Could you copy exactly the line that contains "Medications" and every line after it to the end of the records, and nothing more?

(Saved entries)
________________

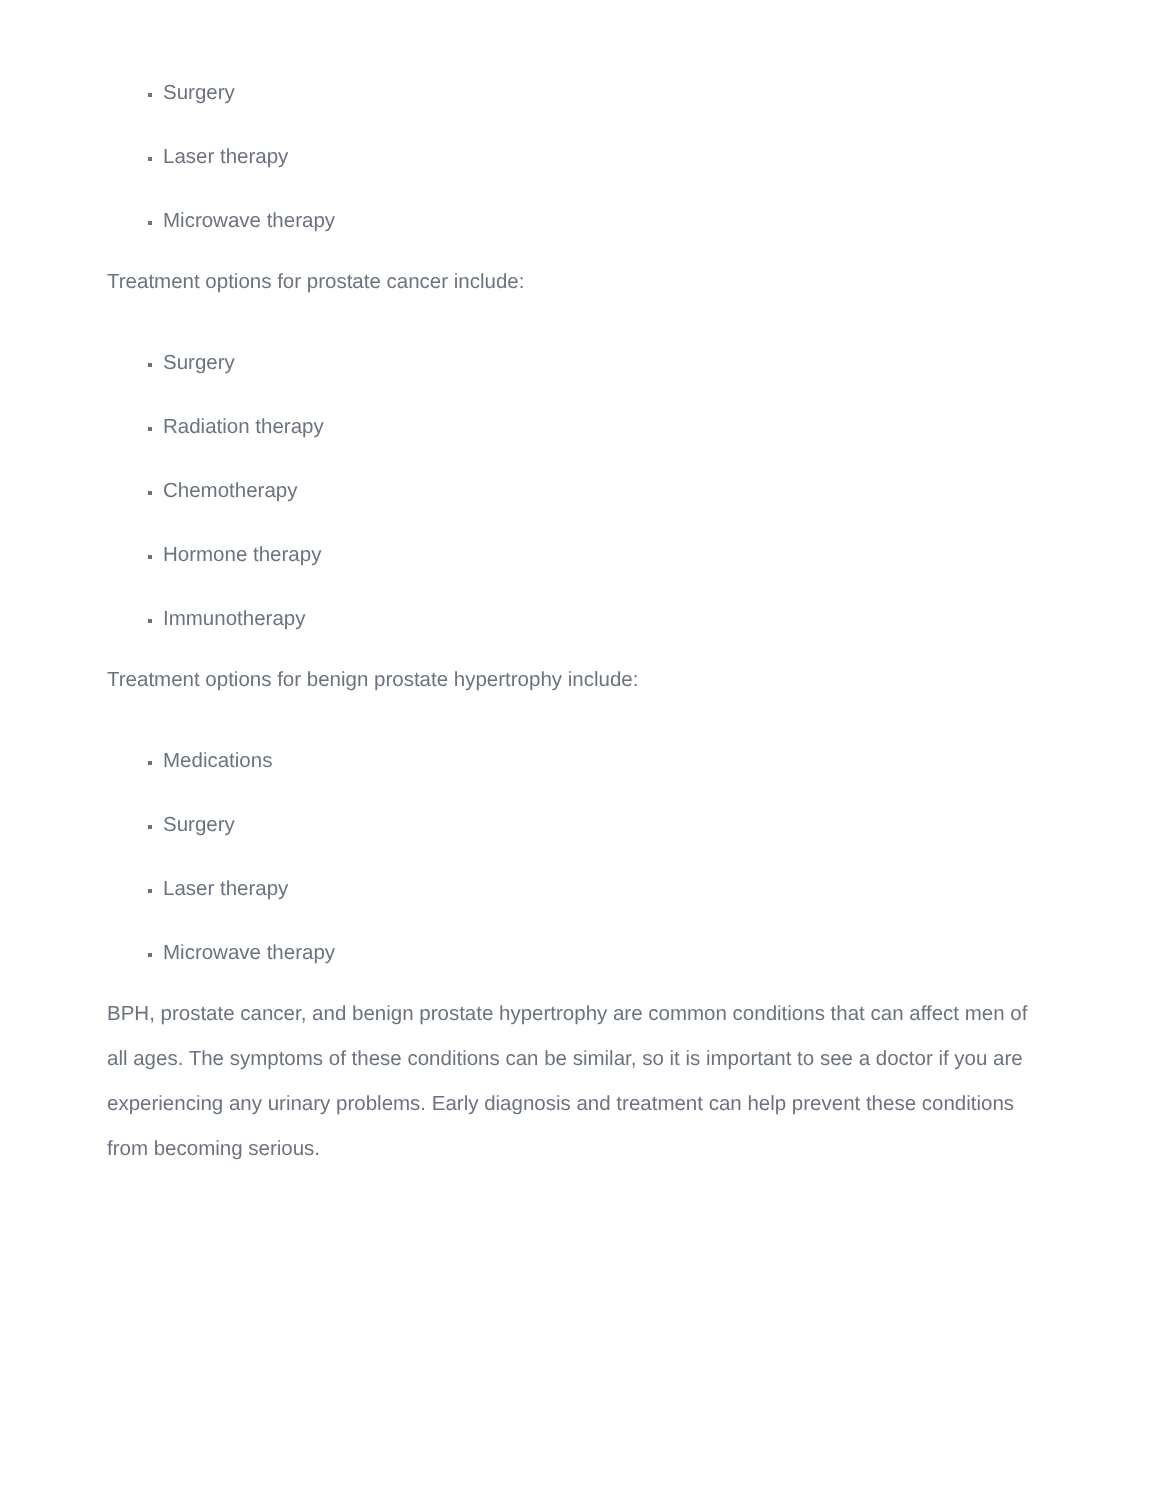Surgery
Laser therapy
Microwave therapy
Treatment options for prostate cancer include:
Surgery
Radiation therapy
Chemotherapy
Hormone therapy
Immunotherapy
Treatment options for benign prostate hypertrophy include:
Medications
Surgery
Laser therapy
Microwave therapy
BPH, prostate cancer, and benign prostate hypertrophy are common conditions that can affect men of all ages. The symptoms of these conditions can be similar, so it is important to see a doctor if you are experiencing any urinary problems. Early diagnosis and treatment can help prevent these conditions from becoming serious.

________________

■ Output below:
Medications
Surgery
Laser therapy
Microwave therapy
BPH, prostate cancer, and benign prostate hypertrophy are common conditions that can affect men of all ages. The symptoms of these conditions can be similar, so it is important to see a doctor if you are experiencing any urinary problems. Early diagnosis and treatment can help prevent these conditions from becoming serious.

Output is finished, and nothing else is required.